Revision #1 Authors: Clement Canonne, Ilias Diakonikolas, Alistair Stewart

Accepted on: 8th August 2017 06:03

Downloads: 471

Keywords:

We study the general problem of testing whether an unknown distribution belongs to a specified family of distributions. More specifically, given a distribution family $\mathcal{P}$ and sample access to an unknown discrete distribution $\mathbf{P}$, we want to distinguish (with high probability) between the case that $\mathbf{P} \in \mathcal{P}$ and the case that $\mathbf{P}$ is $\epsilon$-far, in total variation distance, from every distribution in $\mathcal{P}$. This is the prototypical hypothesis testing problem that has received significant attention in statistics and, more recently, in theoretical computer science.

The sample complexity of this general inference task depends on the underlying family $\mathcal{P}$. The gold standard in distribution property testing is to design sample-optimal and computationally efficient algorithms for this task.
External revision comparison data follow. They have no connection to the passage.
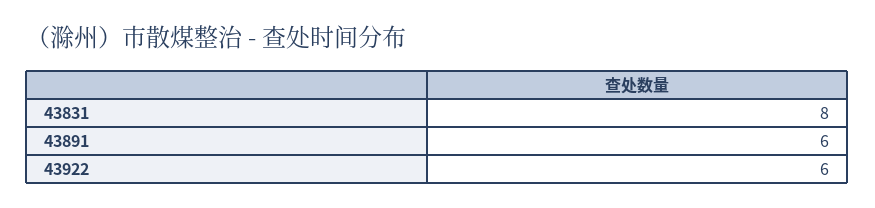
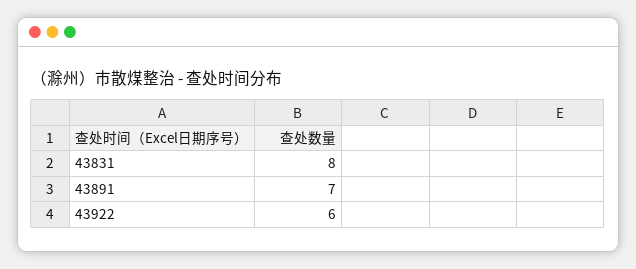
  {
    "43831": 8,
-   "43891": 6,
+   "43891": 7,
    "43922": 6
  }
The main contribution of this work is a simple and general testing technique that is applicable to all distribution families whose Fourier spectrum satisfies a certain approximate sparsity property. To the best of our knowledge, ours is the first use of the Fourier transform in the context of distribution testing.

We apply our Fourier-based framework to obtain near sample-optimal and computationally efficient testers for the following fundamental distribution families: Sums of Independent Integer Random Variables (SIIRVs), Poisson Multinomial Distributions (PMDs), and Discrete Log-Concave Distributions. For the first two, ours are the first non-trivial testers in the literature, vastly generalizing previous work on testing Poisson Binomial Distributions. For the third, our tester improves on prior work in both sample and time complexity.

Restructured, and fixed some typos.

TR17-075 Authors: Clement Canonne, Ilias Diakonikolas, Alistair Stewart

Publication: 29th April 2017 21:31

Downloads: 666

Keywords:

We study the general problem of testing whether an unknown discrete distribution belongs to a given family of distributions. More specifically, given a class of distributions $\mathcal{P}$ and sample access to an unknown distribution $\mathbf{P}$, we want to distinguish (with high probability) between the case that $\mathbf{P} \in \mathcal{P}$ and the case that $\mathbf{P}$ is $\epsilon$-far, in total variation distance, from every distribution in $\mathcal{P}$. This is the prototypical hypothesis testing problem that has received significant attention in statistics and,

more recently, in theoretical computer science.

The sample complexity of this general problem depends on the underlying family $\mathcal{P}$. We are interested in designing sample-optimal and computationally efficient algorithms for this task. The main contribution of this work is a new and simple testing technique that is applicable to distribution families whose Fourier spectrum approximately satisfies a certain sparsity property. As the main applications of our Fourier-based testing technique, we obtain the first non-trivial testers for two fundamental families of discrete distributions: Sums of Independent Integer Random Variables (SIIRVs) and Poisson Multinomial Distributions (PMDs). Our testers for these families are nearly sample-optimal and computationally efficient. We also obtain a tester with improved sample complexity for discrete log-concave distributions. To the best of our knowledge, ours is the first use of the Fourier transform in the context of distribution testing.